ABSTRACT=This study involves extracting the spectrum from the Arabic raw, unlabeled audio signal and producing Mel-frequency cepstral coefficients (MFCCs). The clustering algorithm groups the retrieved MFCCs with analogous features. The K-means clustering technique played a crucial role in our research, enabling the unsupervised categorization of unlabeled Arabic audio data. Employing K-means on the extracted MFCC features allowed us to classify acoustically similar segments into distinct groups without prior knowledge of their characteristics. This initial phase was crucial for understanding the inherent diversity in our diverse sampled dataset. Dynamic Time Warping (DTW) and Euclidean Distance are utilized for illustration. Classification algorithms such as Decision Tree, eXtreme Gradient Boosting (XGBoost), K-Nearest Neighbors (KNN), and Random Forest are used to classify the various classes obtained based on clustering. This study also demonstrates the efficacy of Mozilla's Deep Speech framework for Arabic speech recognition. The core component of deep speech is its neural network architecture, which consists of multiple layers of Recurrent Neural Networks (RNNs). It strives to comprehend the intricate patterns and interactions between spoken sounds and their corresponding textual representations. The clustered labeled Arabic audio dataset, along with transcripts and Arabic Alphabets, is used as input to Baidu's Deep Speech model for training and testing purposes. PyCharm, in conjunction with Python 3.6, is used to build a Dockerfile. Creating, editing, and managing Dockerfiles within PyCharm's IDE is simplified by its functionality and integrated environment. Deep speech provides an eminent Arabic speech recognition quality with reduced loss, word error rate (WER), and character error rate (CER).

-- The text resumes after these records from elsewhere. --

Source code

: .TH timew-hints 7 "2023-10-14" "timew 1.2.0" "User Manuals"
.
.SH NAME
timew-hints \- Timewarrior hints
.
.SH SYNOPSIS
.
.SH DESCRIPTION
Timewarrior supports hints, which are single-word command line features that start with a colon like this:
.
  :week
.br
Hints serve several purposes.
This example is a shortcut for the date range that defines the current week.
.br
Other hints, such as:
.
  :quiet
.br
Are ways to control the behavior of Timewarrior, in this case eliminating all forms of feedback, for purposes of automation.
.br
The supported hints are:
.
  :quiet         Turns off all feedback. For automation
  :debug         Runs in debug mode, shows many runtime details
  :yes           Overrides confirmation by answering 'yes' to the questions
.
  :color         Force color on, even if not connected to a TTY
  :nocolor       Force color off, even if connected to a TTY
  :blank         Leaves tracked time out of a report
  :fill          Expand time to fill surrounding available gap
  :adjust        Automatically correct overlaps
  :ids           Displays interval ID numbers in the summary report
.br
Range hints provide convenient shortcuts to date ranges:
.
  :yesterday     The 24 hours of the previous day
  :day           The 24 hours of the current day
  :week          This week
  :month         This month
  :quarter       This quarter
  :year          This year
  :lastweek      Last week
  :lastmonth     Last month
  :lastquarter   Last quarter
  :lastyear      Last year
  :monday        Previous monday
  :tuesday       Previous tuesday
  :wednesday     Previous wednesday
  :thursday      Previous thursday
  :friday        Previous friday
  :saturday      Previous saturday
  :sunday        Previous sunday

Baidu's Deep Speech intends to achieve high performance in both end-to-end and isolated speech recognition with good precision and a low word rate and character error rate in a reasonable amount of time. The suggested strategy yielded a loss of 276.147, a word error rate of 0.3720, and a character error rate of 0.0568. This technique increases the accuracy of Arabic automatic speech recognition (ASR).